ISLAMABAD – Hafiz Saeed, who is under a $10 million US bounty, Tuesday offered humanitarian aid to the United States as it battles superstorm Sandy.
Hafiz Muhammad Saeed, the founder of the banned Lashkar-e-Taiba (LeT) outfit and now head of the charity Jamaat-ud-Dawa (JuD), said his organisation was ready to offer every possible help to the storm-hit American people.
"Jamaat-ud-Dawa is ready to send its volunteers, doctors, food, medicines and other relief items on humanitarian grounds if the US government allows us," Saeed said in a statement.
"America may have any opinion about us, it may fix bounties on our heads but as followers of the teachings of the Prophet Muhammad (PBUH), we feel it is our religious duty to help Americans trapped in a catastrophe."
Saeed's statement said the charity had carried out relief work in Indonesia and Sri Lanka after the Indian Ocean tsunami in December 2004.
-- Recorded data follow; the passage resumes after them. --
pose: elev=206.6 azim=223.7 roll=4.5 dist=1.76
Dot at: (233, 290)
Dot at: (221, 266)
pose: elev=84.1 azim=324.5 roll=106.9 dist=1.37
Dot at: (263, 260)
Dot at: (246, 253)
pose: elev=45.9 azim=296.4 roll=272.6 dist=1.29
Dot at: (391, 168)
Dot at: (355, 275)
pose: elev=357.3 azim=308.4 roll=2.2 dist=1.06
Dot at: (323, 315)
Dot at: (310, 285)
JuD is seen as a front for LeT, which Washington and Delhi blame for the commando-style attacks on India's financial capital in 2008.
In April the United States offered $10 million for information leading to the arrest or conviction of Saeed, who lives openly in Lahore.
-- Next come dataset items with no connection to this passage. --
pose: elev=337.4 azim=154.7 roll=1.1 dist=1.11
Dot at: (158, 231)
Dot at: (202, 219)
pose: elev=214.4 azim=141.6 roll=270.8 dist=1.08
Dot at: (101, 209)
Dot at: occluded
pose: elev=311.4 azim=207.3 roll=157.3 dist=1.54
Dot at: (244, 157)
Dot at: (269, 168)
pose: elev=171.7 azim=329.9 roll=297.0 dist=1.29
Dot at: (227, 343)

Saeed's charity has long denied terror accusations and is known around Pakistan for its relief work in the wake of the devastating Kashmir earthquake of 2005 and the floods of 2010, which were the worst in the country's history.
He was put under house arrest a month after the Mumbai attacks, but was released in 2009 and in 2010 as country's highest court upheld his release on the grounds that there was insufficient evidence to detain him.
Last month Saeed led a number of protests in Lahore against a US-made anti-Islam film.